Negli interventi liberi al termine della Congregazione Generale di ieri, un cardinale ha invitato a non chiudere le porte delle chiese, ma a lasciare che i fedeli entrino, perché l’incontro con Cristo sacramentato è una grande evangelizzazione. Un Padre ha notato che negli interventi non si è finora fatto alcun riferimento alla vita monastica e contemplativa. Secondo un altro Padre la nuova evangelizzazione non è destinata solo a quei cristiani che hanno abbandonato la pratica, ma anche ai musulmani, perché i vescovi hanno la responsabilità dell’intera comunità diocesana.
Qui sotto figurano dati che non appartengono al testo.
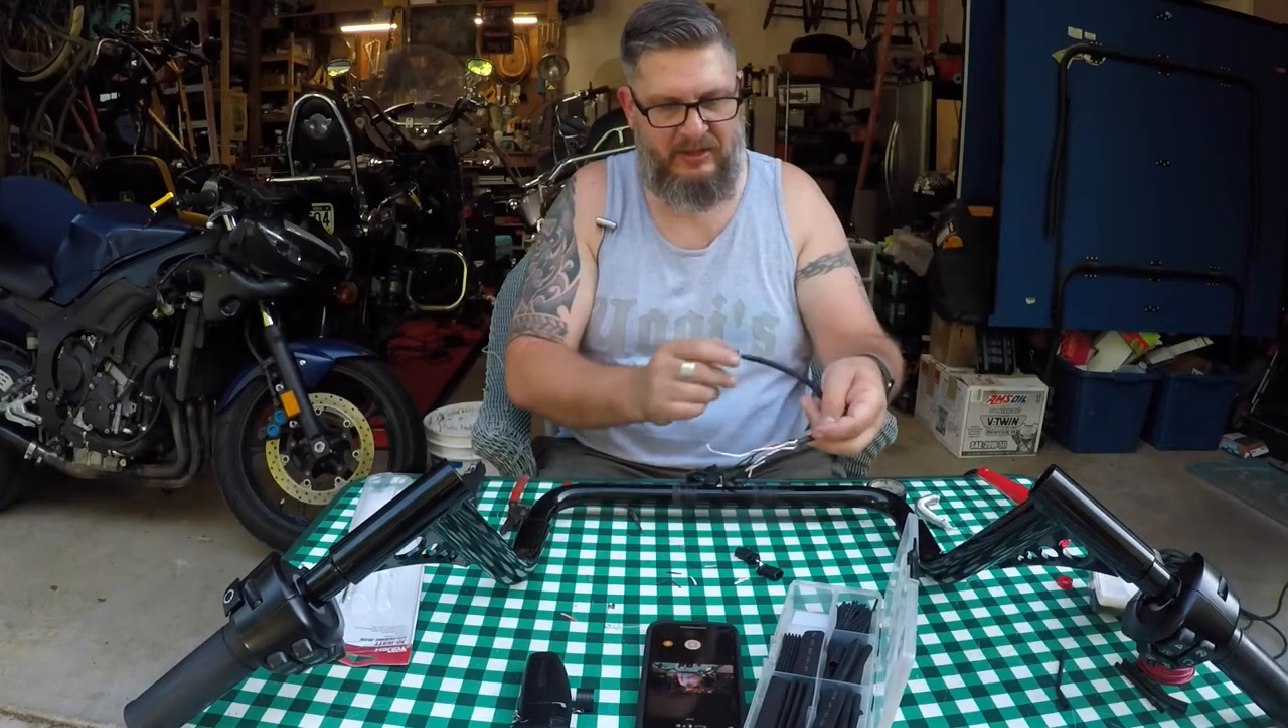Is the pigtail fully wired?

Un altro ha aggiunto che gli stessi vescovi sono a volte di ostacolo alla nuova evangelizzazione, perché forniscono una “contro testimonianza”. Pertanto anche nel cuore dei pastori devono risuonare le parole di Gesù “Convertitevi e credete al Vangelo”. Un Padre ha invitato a entrare nella cenere senza paura di sporcarsi o di bruciarsi. Un altro ha criticato l’attuale struttura del Sinodo, registrandovi una dispersione degli interventi, che andrebbero meglio organizzati, ritenendo difficile farsi un’idea. Secondo un altro occorre evangelizzare con i segni concreti, non solo con quelli liturgici: la carità, l’amore, i segni di guarigione spirituale come la confessione, con una bontà pratica verso il prossimo (i malati, i peccatori, i separati). Ascoltare, pregare, stare con loro può dare pace al cuore sofferente. Ha concluso, molto commosso, il Patriarca cattolico siriano Gregorios III Laham, che ha ringraziato il Papa per la delegazione che si recherà in Siria nei prossimi giorni. Ha quindi ricordato che i conflitti non sono mai religiosi, ma politici, e che il fondamentalismo fa male sia ai musulmani che ai cristiani.